Bizler ki; seni örnek almaya çalıyoruz. Bizler ki; senin
rehberliğine muhtacız. Bizler ki; senin yolundayız. Varsın birileri hakkımızda
hep kötü konuşsun. Senin rehberliğine ters düşmeyen konularda biz onlara uymadan,
eleştirmelerine aldırmadan doğru bildiğimiz ve haklı olduğumuz şeyleri
savunmaya devam ediyoruz.
Haklı olduğum konularda doğruyu yapma ve söyle konusunda
mücadeleden asla korkmamaya çalışıyorum. Böyle yaptığımı gören haksızlık
yanlıları ve boş ver neme lazım diyenler; bu dünyayı sen mi kurtaracaksın
diyorlar. Dünyayı kurtaramam belki, ama hacca giden karınca misali, hiç olmasa
bu yolda ölürüm. Biliyorum ki; atın iyisine doru, yiğidin iyisine deli
diyorlar. Dünyada faydalı işler yapmak için çaba sarf eden, faydalı eserler
bırakmak isteyen birçok iyi insanın değerli biriydi diye arkasından
söylüyorlar.
Biliriz ki; elinde diken yarası olmayan, burnuna gül kokusu
süremez. Biliriz ki; bizden önceki iyi kulların, senin ve ümmetinin çektiği
cefayı çekmeden ölenler ahir hayatında öyle kolayca cennete giremez.

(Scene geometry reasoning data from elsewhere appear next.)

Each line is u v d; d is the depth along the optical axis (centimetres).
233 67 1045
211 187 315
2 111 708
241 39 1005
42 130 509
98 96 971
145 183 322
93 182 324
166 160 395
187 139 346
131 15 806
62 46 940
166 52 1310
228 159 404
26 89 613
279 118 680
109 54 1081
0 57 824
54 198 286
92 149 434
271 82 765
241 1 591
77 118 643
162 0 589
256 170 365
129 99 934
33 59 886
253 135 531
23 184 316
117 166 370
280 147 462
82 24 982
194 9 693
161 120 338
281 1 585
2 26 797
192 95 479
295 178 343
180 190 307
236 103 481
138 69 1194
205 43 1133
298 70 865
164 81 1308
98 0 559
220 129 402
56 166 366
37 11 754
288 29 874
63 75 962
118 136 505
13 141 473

‘Aşk sandığın kadar değil; sevdiğinin uğruna yandığın
kadardır’ diyen Mevlana’nın dediği gibi yüce rabbim senin uğruna yanarak mum
gibi erimeyi ve erirken de cenneti aladaki liva-ül hamd sancağı altında
dirilerek gölgelenmeyi rabbim bizlere nasip etsin. Kevser havuzunun başında
beraber bulunarak mübarek suyundan içebilmeyi nasip etsin.